Pensez à tous les sujets qui trouvent échos dans ces petits gags dessinés en trois cases : la religion, la culture, la morale, les valeurs, la liberté, l’éducation, l’image, la mode, les médias… Desharnais s’amuse à patauger au cœur du débat, avec un humour subtil, qui nous atteint juste là où il faut… mais avec toujours un grand respect, en nous présentant assez équitablement les nombreuses facettes du problème... J’oserais presque dire que son parti pris ne m’est pas apparu si évident à identifier!
Bref, un album qui allie intelligence et réel plaisir : une rareté, quoi! En ces années frappées du sceau des accommodements raisonnables, Burquette est l’album tout indiqué pour réfléchir tout en prenant le tout avec un grain de sel!
Plus grandes forces de cette BD :
- le bel usage de la technique d’estompage. En effet, monsieur Desharnais agrémente ses strips de zones grisâtres plus ou moins définies, apparemment frottées avec les doigts. Ces ombrages rehaussent avantageusement le noir et blanc et la finesse de ses lignes, en leur donnant un peu de relief.

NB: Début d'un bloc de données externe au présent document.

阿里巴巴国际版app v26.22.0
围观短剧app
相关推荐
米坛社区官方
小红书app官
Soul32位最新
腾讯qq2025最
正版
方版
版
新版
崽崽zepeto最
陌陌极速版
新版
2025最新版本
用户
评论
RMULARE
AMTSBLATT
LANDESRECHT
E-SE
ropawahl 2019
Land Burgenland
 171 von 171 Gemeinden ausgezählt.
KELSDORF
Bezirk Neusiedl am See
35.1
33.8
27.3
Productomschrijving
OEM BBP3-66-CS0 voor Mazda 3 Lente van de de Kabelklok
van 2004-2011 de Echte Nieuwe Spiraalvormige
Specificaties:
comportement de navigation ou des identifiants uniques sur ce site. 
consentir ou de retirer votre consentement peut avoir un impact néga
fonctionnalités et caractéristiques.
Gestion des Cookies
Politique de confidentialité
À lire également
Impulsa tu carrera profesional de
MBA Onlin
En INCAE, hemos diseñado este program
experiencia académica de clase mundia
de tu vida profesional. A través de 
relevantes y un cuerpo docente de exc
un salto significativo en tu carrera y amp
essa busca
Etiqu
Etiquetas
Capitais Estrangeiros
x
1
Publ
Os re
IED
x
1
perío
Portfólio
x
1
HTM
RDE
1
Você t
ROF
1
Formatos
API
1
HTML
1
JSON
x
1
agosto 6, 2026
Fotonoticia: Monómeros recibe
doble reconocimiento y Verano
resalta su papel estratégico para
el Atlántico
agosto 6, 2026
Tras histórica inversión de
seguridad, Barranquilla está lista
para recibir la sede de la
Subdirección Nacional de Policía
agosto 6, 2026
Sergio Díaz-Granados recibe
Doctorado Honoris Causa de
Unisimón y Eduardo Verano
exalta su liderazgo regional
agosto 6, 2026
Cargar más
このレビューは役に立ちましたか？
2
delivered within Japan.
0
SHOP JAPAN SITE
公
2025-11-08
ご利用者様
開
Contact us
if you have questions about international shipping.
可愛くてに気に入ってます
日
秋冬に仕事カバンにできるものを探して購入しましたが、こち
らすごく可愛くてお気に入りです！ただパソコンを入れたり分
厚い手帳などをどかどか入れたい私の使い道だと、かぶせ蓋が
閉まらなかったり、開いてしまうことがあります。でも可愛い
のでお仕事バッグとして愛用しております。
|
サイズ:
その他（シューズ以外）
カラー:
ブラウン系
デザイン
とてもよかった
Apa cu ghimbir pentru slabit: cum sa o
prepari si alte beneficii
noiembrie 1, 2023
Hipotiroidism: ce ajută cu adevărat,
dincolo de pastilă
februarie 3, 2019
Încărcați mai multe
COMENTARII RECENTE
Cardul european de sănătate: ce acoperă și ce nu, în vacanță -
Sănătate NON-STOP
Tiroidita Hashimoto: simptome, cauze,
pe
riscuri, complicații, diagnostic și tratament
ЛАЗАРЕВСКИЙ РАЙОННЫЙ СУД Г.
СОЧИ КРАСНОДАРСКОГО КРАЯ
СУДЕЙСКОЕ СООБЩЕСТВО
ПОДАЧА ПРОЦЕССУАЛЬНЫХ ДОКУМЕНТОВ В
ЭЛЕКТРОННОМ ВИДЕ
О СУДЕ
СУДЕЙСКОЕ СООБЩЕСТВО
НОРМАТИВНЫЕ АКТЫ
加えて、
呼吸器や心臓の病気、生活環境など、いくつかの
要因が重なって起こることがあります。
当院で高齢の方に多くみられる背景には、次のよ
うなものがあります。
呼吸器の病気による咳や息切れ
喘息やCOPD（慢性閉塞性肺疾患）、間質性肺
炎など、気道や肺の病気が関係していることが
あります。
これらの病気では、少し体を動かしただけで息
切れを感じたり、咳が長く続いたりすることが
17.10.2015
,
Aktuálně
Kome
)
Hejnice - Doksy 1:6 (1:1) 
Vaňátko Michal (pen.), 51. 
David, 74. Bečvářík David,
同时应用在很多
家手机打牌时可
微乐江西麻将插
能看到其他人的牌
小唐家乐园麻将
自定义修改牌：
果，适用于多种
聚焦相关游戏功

- les quelques crayonnés qui ornent les bas de certaines pages. Ils illustrent certaines transitions entre deux séries de strips. Curieusement, je trouve la douceur de leurs lignes pâlottes et hachurées encore plus intéressante que le dessin plus achevé des strips eux-mêmes!

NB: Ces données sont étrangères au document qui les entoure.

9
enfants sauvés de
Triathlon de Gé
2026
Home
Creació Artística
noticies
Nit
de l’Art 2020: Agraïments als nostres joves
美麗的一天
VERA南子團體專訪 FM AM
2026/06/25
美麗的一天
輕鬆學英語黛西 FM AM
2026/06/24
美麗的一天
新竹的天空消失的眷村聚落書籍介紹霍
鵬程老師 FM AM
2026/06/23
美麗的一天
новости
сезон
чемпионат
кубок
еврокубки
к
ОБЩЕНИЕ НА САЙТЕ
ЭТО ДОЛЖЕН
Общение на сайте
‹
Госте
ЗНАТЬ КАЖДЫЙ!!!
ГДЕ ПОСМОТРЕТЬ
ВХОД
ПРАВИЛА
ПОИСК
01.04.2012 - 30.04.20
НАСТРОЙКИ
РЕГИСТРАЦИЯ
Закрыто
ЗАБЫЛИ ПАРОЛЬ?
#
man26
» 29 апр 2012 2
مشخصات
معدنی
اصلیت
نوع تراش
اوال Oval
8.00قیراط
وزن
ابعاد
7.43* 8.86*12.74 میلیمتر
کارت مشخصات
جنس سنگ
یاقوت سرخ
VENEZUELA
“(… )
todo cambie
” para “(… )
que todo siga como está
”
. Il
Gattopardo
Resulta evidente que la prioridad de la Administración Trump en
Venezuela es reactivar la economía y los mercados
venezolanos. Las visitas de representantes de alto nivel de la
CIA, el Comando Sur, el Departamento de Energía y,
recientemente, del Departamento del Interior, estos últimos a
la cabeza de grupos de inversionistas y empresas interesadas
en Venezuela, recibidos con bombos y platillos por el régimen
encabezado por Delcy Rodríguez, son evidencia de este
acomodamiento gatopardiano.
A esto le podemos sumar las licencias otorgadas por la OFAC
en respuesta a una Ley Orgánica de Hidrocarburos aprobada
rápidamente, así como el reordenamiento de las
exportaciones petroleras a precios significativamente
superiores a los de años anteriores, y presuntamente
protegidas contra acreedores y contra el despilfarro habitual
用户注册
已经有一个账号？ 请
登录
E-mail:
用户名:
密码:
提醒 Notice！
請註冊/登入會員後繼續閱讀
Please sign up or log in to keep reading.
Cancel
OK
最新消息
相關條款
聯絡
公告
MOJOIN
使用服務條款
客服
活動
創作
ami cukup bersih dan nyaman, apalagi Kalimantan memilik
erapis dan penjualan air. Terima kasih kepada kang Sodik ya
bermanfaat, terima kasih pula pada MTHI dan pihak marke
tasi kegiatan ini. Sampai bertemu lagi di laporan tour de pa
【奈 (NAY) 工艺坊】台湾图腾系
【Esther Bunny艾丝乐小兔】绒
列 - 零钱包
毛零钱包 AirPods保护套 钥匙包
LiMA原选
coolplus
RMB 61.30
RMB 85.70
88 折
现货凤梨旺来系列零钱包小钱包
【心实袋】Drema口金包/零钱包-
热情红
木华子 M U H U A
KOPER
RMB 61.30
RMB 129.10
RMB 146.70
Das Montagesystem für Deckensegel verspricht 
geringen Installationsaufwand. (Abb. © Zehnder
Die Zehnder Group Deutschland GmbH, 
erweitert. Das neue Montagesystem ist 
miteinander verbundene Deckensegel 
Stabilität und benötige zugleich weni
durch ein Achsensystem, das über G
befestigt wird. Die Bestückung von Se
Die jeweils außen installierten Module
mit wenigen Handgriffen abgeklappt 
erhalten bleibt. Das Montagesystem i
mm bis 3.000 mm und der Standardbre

- tout l’épisode où Alberte fait une fugue pour aller rejoindre sa mère. Ce personnage de féministe qui danse nue pour sensibiliser les autres danseuses du club à «l’importance du respect de leur personne» est très drôle : elle appelle ça de la «danse sociale»! Desharnais n’y va pas de main morte pour faire réagir nos morales endormies!
- l’efficacité de plusieurs très bons gags, dont certains sont hilarants et bien songés. J’ai particulièrement apprécié celui du trampoline, à la page 47!

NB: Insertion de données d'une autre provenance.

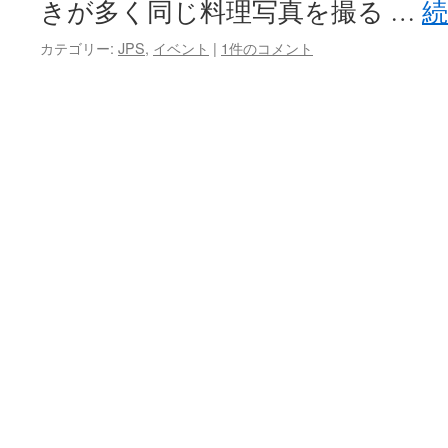
きが多く同じ料理写真を撮る …
プ
カテゴリー:
JPS
,
イベント
|
1件のコメント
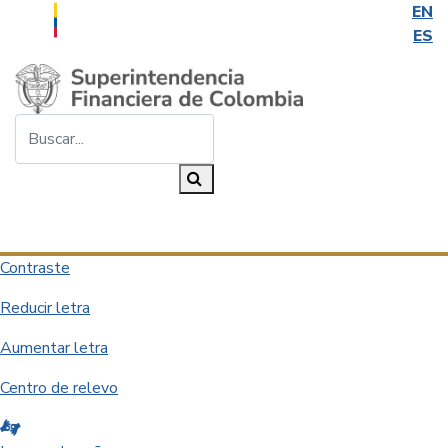
EN
ES
Saltar al contenido principal
Buscar...
Buscar
Desplegar navegación
Contraste
Reducir letra
Aumentar letra
Centro de relevo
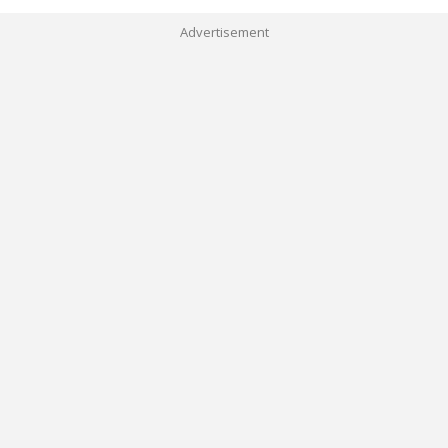
Advertisement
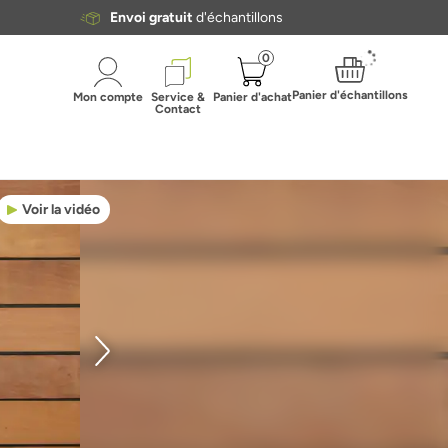
Envoi gratuit
d'échantillons
0
Panier d'échantillons
Mon compte
Service &
Panier d'achat
Contact
Voir la vidéo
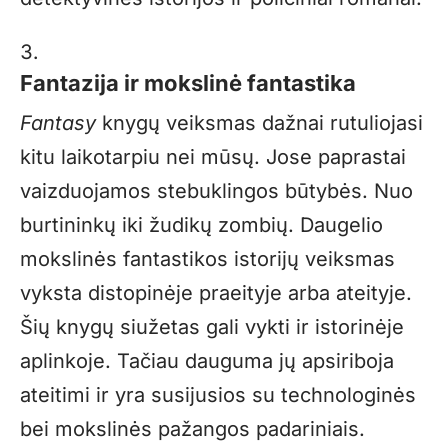
Fantazija ir mokslinė fantastika
Fantasy
knygų veiksmas dažnai rutuliojasi
kitu laikotarpiu nei mūsų. Jose paprastai
vaizduojamos stebuklingos būtybės. Nuo
burtininkų iki žudikų zombių. Daugelio
mokslinės fantastikos istorijų veiksmas
vyksta distopinėje praeityje arba ateityje.
Šių knygų siužetas gali vykti ir istorinėje
aplinkoje. Tačiau dauguma jų apsiriboja
ateitimi ir yra susijusios su technologinės
bei mokslinės pažangos padariniais.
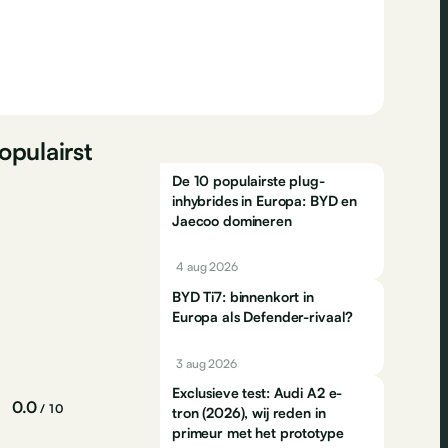
opulairst
De 10 populairste plug-
inhybrides in Europa: BYD en
Jaecoo domineren
4 aug 2026
BYD Ti7: binnenkort in
Europa als Defender-rivaal?
3 aug 2026
Exclusieve test: Audi A2 e-
0.0
/ 10
tron (2026), wij reden in
primeur met het prototype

- l’épisode qui se déroule sur le plateau de l’émission Tout le monde en parle. Les bouilles caricaturales de Dany et de Guy A. sont bien cocasses, surtout le menton proverbial de Guy!
- la fin ouverte. Elle nous laisse supposer qu’Alberte ira vivre officiellement chez sa mère, cette charmante danseuse topless aux visions sociales bien marquées. De fait, le tome #2 est déjà paru. J’ai bien hâte de voir la tournure des événements!
Ce qui m’a le plus agacé :
- Alberte, la pauvre ado au père barjot, semble avoir huit ou neuf ans!! J’ai été très étonné lorsqu’on finit par apprendre qu’elle va dans une école secondaire! Avec la taille et la petite bouille qu’elle a, on ne lui donnerait jamais quatorze ou quinze ans!
- tous les personnages ont des têtes d’extraterrestres! Je sais bien que le but de l’artiste n’est pas de faire dans le réalisme, mais tout de même! Et pour les personnages adolescents, c’est encore pire : avec leur look extrême, abondamment orné de tatouages et d’innombrables piercings, ils ont l’air de véritables petits monstres! Y aurait-il un message sous-jacent?